■ Document extract ■

——

Java: How to use complex objects as keys in Ehcache (and Maps generally)
I've been using the open source Ehcache for some projects I'm working on.
Ehcache uses Java "Map" classes to store the cache in memory. From the memory store, they can be overflowed to disk (if all the allocated memory is used) and/or persisted to disk (so that stopping and starting an application preserves cached objects between runs).
I have some issues with the bumpy spots, omissions and redundancies in the new documentation, but overall this is great stuff. Finding ehcache saved me from writing my own, less-capable cache, and I am grateful to have it.
There is, however, a problem storing and finding cached data with ehcache when using some kinds of objects as keys.
Quick refresher
Maps (and any cache, for that matter) have two parts
(1) a key that's used for finding objects;
(2) the stored objects
So, the basic operations on a Map (or cache) are:
void put (Object key, Object item);
Object get (Object key);
The problem
Specifically, if a cache key is not a String but some other kind of object (say, a custom Class with some fields in it), cache lookups may fail some of the time, even when the stuff you're looking for is right there in the cache.
EXAMPLE 1. The key is a String, and this succeeds:
WhateverObject item1 = new WhateverObject();
Element el = new Element("Item1",item1);
cache.put(el);
cache.get("Item1");
EXAMPLE 2. The key is not a simple String, but this succeeds:
class MyKey {
int a,b;
}
WhateverObject item1 = new WhateverObject();
MyKey key = new MyKey(); key.a = 12; key.b = 22;
Element el = new Element(key,item1);
cache.put(el);
cache.get(key);
EXAMPLE 3. ... but a similar lookup fails when a new MyKey object (containing the same values as the original key) is used for the lookup:
class MyKey {
int a,b;
}
WhateverObject item1 = new WhateverObject();
MyKey key = new MyKey(); key.a = 12; key.b = 22;
Element el = new Element(key,item1);
cache.put(el);
MyKey key2 = new MyKey(); key.a = 12; key.b = 22;
cache.get(key2);
What's going on?
This behaviour is consistent with the contract for Map objects, and may be the desired behavior for some object persistence designs. However, it may be completely undesirable for others. With regard to the storage model and ehcache in particular, the behaviour is sometimes right and sometimes wrong for memory-only caches, but always wrong for caches that persist to disk, if you buy into the presumption that a disk-persisted cache will be accessed in separate runs of an application.
The crux of the problem is in the way Java's Map classes store and index the keys in a Map (and thus, the keys to ehcache objects, which use Maps).
To make searches fast and straightforward to implement (internally, in Java), the keys are stored as integers in a table. The integers are hashes derived from the key objects. That is, they're one-way mappings from something like "ABC" to an integer value like 64578. Integers are fast to search, fast to sort, and fast to compare.
So you've probably guessed where this is going.

——

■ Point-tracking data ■
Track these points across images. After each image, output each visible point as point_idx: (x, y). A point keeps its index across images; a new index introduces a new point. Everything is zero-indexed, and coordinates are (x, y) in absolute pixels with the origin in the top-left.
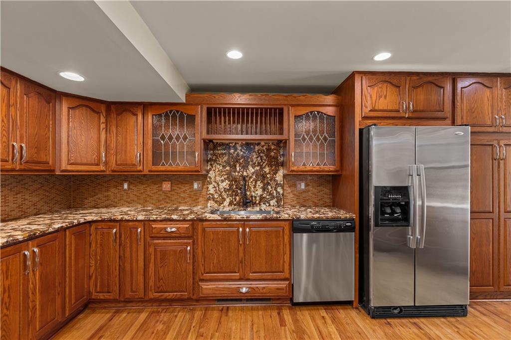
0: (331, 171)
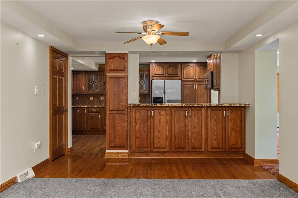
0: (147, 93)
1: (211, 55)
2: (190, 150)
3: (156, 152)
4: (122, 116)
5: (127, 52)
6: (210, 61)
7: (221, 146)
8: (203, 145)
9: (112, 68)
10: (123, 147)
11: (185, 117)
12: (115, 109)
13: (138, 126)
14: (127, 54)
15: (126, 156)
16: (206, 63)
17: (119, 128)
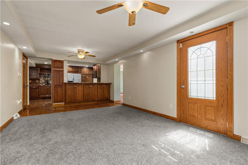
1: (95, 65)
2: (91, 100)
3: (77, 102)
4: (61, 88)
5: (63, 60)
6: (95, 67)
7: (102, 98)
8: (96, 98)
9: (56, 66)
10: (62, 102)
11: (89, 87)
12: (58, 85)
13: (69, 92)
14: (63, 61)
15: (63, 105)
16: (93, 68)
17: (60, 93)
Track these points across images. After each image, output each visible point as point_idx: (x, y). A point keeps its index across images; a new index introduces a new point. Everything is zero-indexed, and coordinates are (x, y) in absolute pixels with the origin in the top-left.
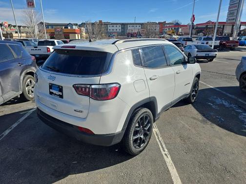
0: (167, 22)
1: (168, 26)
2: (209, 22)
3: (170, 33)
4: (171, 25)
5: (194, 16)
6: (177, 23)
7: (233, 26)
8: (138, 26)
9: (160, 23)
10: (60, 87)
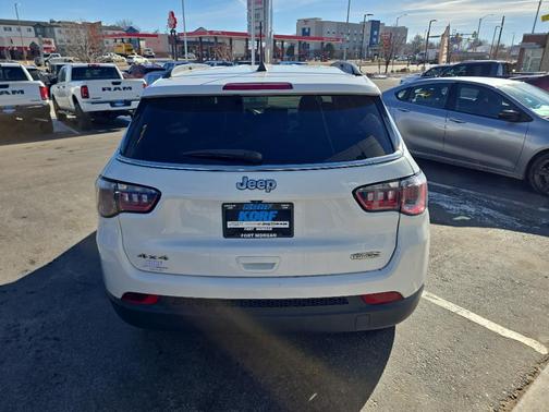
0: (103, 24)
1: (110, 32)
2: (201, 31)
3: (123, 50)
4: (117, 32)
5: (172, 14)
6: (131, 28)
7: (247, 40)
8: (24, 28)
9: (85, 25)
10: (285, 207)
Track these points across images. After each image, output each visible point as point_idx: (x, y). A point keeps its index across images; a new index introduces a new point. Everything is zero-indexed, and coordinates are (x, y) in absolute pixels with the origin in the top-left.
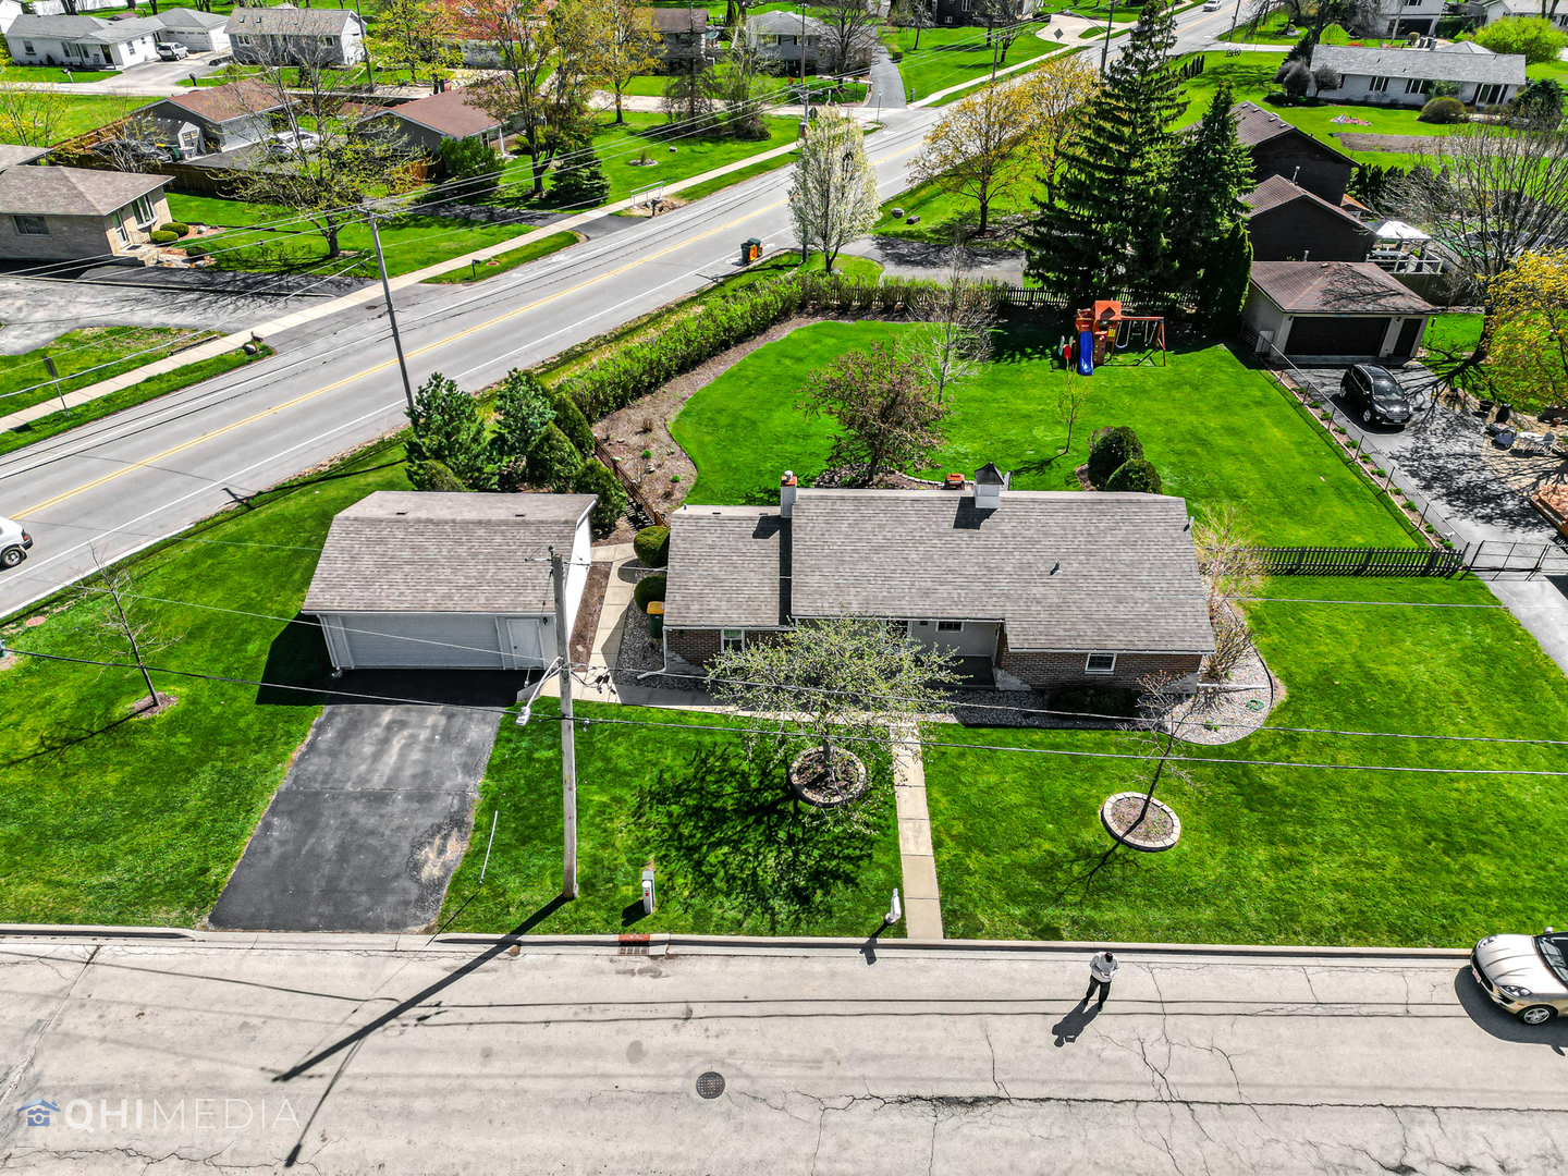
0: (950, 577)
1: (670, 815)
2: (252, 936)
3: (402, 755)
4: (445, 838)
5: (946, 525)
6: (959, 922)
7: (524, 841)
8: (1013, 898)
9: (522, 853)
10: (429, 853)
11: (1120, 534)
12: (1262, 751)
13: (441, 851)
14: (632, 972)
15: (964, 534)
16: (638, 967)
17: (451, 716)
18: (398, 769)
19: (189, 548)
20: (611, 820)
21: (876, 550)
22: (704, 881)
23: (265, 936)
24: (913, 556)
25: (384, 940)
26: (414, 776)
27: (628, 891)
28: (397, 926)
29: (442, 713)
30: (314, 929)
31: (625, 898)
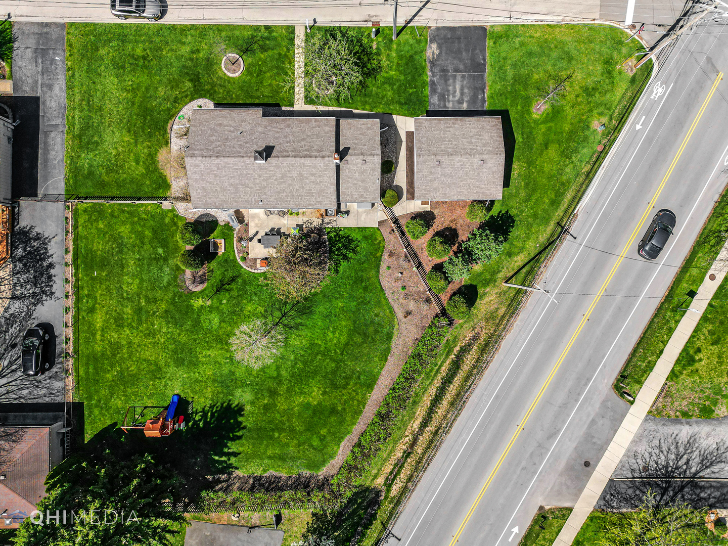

——

■ Activity 1 ■
In the Ehcache article, what form do Java's Map classes give keys when storing them in a table?
■ Activity 2 ■
Carry on writing the Ehcache article from where it stops.
The listing is separate material, unrelated to the Ehcache article.

■ Task result 1 ■
They are stored as integers, which are hashes derived from the key objects.

■ Task result 2 ■
Finding an object in a cache or in a Map requires that the caller present a key that reduces to exactly the same hash as was created when put(key,item) was called to add the item to the Map in the first place.
In other words:
To find an object in a Map or Map-based cache, keys with identical content must reduce to exactly the same hash every time they're converted from their usual form into hashes.
Java generates these hashes by calling the hashCode() method that every Object has. And it compares them by calling the equals() method that's a standard method in every Object.
The problem comes from the way that Java makes the hashes.
Strings implement the hashCode() method in a way that is based on the content of the String, and that is repeatable every time the method is called on an identical string.
For example, "ABCDE".hashCode() always returns the integer value 62061635 no matter how many times you call it.
Objects that are not Strings use the default hashCode() method of the Object class. This hashCode() is not based on the content of the object, but on its OID, which is different for every instance of an object, and every run of an application. That's why the code in Example 3 fails: objects 'key' and 'key2' are different objects (even though they're of the same class), so their default hashCode() values will be different.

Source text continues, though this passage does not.